My mother, Rachelle Delarosa, who has died aged 86, was a singer in West End musicals in the 1960s and early 70s, and was in the chorus at the Sadler’s Wells Opera in London during the 50s.
For many years she also made a living as a versatile club entertainer and a classical music lieder singer in small venues across Britain, before switching to teaching and eventually setting up a jewellery business.
The daughter of Rayner (nee Coster) and Simon Danser, Rachelle was born into a Jewish family in Edmonton, north London. Her father owned a factory that made children’s shoes. After Down Lane Central school in Tottenham, Rachelle was encouraged by her parents to go to secretarial college, but she attended only half-heartedly and showed more interest in singing and in her volunteer activities with the Young Communist League.
After taking some singing instruction she signed up to a theatrical agent in 1951 and from the mid-50s appeared regularly at Sadler’s Wells, including as a member of Sir Thomas Beecham’s chorus.
After changing her surname mid-career to Delarosa, she got her first big West End break in the chorus of the musical Desert Song, which starred John Hanson, at the Palace theatre in 1967. Other roles followed in Mother Goose, starring Stanley Baxter at the King’s theatre, Edinburgh (1970), and in Showboat at the Adelphi theatre in London (1971), where, as a representative of the actors’ trade union Equity, she successfully campaigned for female ensemble members to be paid the same as men.
Her career on the stage came to an end shortly after that, when she became pregnant with me, after which she decided, as a single mother, to turn to teaching English to foreign students in Ramsgate, Kent. She also derived some income from renting out her house to tenants and continued to sing occasionally in clubs.
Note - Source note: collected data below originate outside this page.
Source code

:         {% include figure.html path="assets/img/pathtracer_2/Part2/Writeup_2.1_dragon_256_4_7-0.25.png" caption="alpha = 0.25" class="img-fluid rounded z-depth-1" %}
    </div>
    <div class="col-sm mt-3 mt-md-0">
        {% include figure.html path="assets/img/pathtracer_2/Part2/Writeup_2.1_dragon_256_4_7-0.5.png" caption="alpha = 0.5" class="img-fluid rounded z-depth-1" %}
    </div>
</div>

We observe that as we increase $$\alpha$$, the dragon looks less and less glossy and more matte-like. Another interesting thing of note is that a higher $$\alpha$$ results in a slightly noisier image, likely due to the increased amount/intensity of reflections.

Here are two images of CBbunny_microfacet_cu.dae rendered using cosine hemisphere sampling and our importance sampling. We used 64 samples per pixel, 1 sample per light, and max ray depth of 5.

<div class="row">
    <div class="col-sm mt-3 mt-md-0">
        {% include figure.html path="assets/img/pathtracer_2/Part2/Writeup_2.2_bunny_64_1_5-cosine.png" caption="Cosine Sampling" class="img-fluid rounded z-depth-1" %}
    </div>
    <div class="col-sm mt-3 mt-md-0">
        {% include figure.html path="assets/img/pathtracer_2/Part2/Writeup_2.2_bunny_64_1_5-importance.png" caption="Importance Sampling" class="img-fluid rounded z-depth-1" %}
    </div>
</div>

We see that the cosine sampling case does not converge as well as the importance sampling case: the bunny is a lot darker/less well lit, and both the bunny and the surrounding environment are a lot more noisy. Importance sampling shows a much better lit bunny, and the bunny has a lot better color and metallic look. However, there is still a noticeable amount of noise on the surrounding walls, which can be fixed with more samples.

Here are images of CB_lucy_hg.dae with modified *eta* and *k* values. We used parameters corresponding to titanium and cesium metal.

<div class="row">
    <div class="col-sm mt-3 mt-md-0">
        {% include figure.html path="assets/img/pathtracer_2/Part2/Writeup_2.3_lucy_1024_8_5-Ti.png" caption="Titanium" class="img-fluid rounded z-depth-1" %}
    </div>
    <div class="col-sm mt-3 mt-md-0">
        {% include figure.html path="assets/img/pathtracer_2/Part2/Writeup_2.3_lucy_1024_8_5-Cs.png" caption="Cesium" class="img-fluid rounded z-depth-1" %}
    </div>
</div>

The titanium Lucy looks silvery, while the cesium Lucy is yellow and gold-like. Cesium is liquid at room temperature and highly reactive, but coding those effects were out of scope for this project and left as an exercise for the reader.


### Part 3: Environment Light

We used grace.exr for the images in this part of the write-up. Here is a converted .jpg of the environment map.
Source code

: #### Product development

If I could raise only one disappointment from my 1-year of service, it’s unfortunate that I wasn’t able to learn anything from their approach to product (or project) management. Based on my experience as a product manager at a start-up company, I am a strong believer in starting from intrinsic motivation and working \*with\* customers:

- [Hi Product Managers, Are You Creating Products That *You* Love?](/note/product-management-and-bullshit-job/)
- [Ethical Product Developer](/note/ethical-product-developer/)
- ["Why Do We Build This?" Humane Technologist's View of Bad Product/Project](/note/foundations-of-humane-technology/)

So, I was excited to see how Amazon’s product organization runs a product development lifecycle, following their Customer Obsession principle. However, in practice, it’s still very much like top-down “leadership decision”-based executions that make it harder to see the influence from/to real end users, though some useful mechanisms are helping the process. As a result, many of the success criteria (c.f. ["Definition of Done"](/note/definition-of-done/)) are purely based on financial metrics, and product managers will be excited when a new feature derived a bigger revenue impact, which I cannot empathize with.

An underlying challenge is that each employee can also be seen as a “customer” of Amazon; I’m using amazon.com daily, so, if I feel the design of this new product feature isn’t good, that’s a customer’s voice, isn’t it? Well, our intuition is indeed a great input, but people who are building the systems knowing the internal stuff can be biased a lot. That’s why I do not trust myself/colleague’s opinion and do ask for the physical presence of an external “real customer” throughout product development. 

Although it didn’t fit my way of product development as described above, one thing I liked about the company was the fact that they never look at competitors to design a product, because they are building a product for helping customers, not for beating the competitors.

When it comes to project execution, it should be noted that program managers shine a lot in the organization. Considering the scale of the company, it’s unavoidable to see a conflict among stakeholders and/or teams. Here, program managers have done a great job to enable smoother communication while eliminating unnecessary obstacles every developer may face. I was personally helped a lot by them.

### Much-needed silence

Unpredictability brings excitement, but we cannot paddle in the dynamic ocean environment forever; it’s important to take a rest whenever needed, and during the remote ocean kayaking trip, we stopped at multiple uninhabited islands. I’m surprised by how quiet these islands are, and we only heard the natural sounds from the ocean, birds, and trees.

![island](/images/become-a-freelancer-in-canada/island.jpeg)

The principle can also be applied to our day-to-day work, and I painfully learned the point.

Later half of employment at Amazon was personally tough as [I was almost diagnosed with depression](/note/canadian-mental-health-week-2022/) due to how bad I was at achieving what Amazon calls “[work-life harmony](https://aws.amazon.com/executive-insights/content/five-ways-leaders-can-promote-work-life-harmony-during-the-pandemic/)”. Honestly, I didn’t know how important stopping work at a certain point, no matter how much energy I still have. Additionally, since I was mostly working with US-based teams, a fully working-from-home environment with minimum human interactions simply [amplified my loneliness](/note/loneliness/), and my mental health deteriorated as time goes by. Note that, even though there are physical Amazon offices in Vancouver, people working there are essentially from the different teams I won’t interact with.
In 1988 she moved to Birmingham to set up a jewellery business and had some success with her idea of making “bond rings” for couples who had no intention of getting married but wanted to demonstrate some kind of commitment. However, within a couple of years she was diagnosed with multiple sclerosis and had to retire from work in 2000.
Years of ill health followed, but she was fortified by her Christian Spiritualist beliefs and retained her kind personality, her humour and her warmth.
She is survived by her two children, Caroline and me.